Police Scotland accused of parodying JK Rowling with gender critical ‘Jo’ character in hate crime training

Police Scotland has been accused of targeting JK Rowling after an official hate crime training session presented attendees with a fictional character called “Jo” who thinks sex is binary and bizarrely calls for transgender people to be sent to the gas chambers.

Police Scotland has been accused of targeting gender critical feminists like JK Rowling after an official hate crime training session presented attendees with a fictional character called “Jo” who initially expresses the sorts of views that would receive protection under the Equality Act, but is then quickly radicalised and ends up calling for the systematic, mechanised extermination of all transgender people.

Women’s groups say the character is a thinly veiled parody of the Harry Potter author, whose Christian name is Joanne and is called Jo by her friends, and fuels unfounded conspiracies that there is a link between gender-critical beliefs and Nazism.

As reported by the Telegraph, attendees at an official Police Scotland hate crime event were presented with a “scenario” in which Jo is described as a “passionate” gender-critical campaigner who, like Rowling, believes people cannot change sex and has a large social media following.

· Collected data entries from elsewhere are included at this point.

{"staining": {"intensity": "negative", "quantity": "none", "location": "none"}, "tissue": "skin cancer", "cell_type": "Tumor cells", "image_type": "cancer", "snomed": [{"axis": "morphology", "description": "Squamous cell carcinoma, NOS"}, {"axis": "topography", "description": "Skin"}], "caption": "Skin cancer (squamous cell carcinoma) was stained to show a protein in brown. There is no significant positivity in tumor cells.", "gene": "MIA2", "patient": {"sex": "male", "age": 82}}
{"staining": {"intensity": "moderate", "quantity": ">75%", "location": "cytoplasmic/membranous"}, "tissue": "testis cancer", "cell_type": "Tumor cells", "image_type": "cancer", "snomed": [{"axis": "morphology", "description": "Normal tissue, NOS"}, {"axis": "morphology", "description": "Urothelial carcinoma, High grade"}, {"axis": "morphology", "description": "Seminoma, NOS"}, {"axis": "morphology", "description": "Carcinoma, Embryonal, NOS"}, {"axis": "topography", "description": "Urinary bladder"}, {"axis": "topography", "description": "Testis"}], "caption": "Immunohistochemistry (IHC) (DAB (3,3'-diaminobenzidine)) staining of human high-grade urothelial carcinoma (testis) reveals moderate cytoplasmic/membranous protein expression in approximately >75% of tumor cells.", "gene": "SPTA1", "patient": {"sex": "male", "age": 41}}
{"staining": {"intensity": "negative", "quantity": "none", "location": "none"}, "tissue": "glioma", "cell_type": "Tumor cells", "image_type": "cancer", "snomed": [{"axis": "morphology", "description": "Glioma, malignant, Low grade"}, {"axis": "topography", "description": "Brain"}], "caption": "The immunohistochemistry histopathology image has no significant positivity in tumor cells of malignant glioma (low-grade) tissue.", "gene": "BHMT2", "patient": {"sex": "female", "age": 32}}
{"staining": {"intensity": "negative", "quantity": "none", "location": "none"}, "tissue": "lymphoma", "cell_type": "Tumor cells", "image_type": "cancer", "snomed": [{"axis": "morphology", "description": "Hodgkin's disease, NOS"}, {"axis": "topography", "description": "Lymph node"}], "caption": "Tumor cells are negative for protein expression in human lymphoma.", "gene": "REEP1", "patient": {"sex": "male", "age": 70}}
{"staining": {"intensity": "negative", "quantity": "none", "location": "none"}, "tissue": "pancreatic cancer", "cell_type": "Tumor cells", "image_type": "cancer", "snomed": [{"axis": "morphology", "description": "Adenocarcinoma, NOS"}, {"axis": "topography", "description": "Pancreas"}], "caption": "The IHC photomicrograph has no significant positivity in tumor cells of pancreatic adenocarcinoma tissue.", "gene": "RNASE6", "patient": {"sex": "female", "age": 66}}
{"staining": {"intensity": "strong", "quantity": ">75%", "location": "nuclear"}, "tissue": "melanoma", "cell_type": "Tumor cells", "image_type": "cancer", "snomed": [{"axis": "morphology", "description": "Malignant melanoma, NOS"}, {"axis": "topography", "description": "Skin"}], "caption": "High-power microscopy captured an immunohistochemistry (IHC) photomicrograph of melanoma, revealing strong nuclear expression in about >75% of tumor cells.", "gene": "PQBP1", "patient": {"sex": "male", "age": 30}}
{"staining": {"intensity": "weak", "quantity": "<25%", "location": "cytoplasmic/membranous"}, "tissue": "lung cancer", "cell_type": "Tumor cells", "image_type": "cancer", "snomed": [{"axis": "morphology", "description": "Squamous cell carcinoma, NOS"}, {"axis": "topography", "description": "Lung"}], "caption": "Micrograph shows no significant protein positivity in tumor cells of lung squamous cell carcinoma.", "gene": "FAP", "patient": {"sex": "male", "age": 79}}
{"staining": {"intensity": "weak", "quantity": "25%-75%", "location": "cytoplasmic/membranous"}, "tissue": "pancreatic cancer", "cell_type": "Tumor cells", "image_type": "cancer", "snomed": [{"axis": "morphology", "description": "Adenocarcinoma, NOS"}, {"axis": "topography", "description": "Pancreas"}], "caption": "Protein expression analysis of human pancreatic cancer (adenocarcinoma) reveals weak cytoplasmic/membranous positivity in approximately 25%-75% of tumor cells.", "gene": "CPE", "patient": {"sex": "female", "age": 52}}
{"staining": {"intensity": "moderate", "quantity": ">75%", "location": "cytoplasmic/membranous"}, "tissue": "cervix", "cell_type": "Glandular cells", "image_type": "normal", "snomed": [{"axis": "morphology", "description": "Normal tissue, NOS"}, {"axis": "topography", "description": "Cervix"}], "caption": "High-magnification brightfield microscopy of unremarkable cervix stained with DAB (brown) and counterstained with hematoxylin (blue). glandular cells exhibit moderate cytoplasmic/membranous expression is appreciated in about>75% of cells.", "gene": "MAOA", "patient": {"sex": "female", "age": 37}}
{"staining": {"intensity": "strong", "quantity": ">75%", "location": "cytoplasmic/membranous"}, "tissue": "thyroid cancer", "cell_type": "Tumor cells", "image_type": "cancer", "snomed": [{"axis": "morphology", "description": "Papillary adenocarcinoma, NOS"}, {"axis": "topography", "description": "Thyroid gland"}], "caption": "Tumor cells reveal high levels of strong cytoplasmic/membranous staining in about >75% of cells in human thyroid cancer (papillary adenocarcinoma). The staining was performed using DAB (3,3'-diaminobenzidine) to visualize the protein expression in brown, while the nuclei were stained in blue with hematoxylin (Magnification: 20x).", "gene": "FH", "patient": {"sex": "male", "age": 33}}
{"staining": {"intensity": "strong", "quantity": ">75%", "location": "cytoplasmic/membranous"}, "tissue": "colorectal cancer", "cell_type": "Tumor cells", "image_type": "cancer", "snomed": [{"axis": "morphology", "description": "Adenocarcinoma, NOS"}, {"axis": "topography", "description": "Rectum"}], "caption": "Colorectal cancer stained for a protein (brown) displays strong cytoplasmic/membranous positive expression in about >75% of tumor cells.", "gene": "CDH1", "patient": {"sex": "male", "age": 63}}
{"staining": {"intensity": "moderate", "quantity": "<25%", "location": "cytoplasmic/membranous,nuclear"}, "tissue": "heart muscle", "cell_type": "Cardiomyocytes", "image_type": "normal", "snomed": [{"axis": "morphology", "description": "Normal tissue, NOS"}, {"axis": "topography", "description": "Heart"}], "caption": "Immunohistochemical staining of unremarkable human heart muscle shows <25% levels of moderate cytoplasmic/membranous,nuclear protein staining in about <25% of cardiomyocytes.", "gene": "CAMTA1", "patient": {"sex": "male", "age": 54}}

The character of “Jo” is described as an “online influencer” who is “very active” on social media platforms TikTok and Instagram, with a “large following”. Rowling is active on X, formerly Twitter, and has 14 million followers.

Jo “often gets very passionate about her beliefs and will say things like ‘there are only two genders’”, the fictional scenario states. So far, so legal, you might say. But in a highly implausible plot twist, attendees are then told that: “Jo posted her most recent video with the caption ‘they all belong in the gas chambers’.”

Having listened to Police Scotland’s cautionary tale about how rapidly females like Jo can become radicalised by belief in the importance of women’s sex-based rights, attendees were asked to discuss whether she had committed a hate crime, and “what action do you think the police should take”. Views expressed by young people were then recorded and “fed back to decision makers within Police Scotland”.

The hate crime “youth engagement” event, held in February, was part of a programme of events organised by Police Scotland for LGBT history month, and was jointly organised by the Scottish LGBTI Police Association and the Time for Inclusive Education (TIE) campaign group.

News of the event comes as Police Scotland gears up for the activation of Scotland’s “dangerous” and “authoritarian” new hate crime law on April Fool’s Day.

Although the Hate Crime and Public Order (Scotland) Act was given Royal Assent in April 2021, it wasn’t activated immediately, partly because Police Scotland needed time to work out how it could implement the legislation on the ground without immediately being swamped by groundless or malicious complaints.

As part of the Scottish Government’s self-proclaimed attempt to “consolidate, modernise and extend” existing hate crime legislation, the Act broadens the offence of ‘stirring up racial hatred’, extending it to the protected characteristics of disability, religion, sexual orientation, age, transgender identity and ‘variations in sex characteristics’.

Putting aside race (which is handled slightly differently to the other protected characteristics) committing the offence requires:

  1. Behaviour or communication to another person of material that a “reasonable person” would consider threatening or abusive; and
  2. Intention to stir up hatred against a group of persons defined by a protected characteristic.

As per the legislation’s protections for freedom of expression, it will not be deemed “abusive and threatening” to engage “solely” in “discussion or criticism” about age or any of the other protected characteristics.

Scots like JK Rowling – or rather, ‘Jo’ – are also expressly permitted to voice “antipathy, dislike, ridicule or insult” for religion. However, that carve-out does not apply to the legislation’s other protected characteristics, raising serious free speech concerns, not least for those who hold and manifest the gender critical belief that the category of biological sex must take precedence over a person’s ‘gender identity’ in policy and law.

Those concerns are unlikely to have been assuaged by the news that Police Scotland’s most up-to-date hate crime training materials include a fictional scenario in which expressing belief in the immutable biological reality of sex features as the rhetorical equivalent of a ‘gateway drug’, leading on to harder forms of extremism, including calls for the mass slaughter of all trans folk.

Marion Calder, a director at For Women Scotland, the campaign group, said the materials were “clearly trying to create a link with JK Rowling” and that it was “deeply concerning” to see “Jo” quickly leap from “reasonable statements” to the Holocaust.

“These woke training sessions given by activists present highly contested statements as fact and would leave officers tasked with enforcing hate crime legislation with a warped view of the issues,” she added.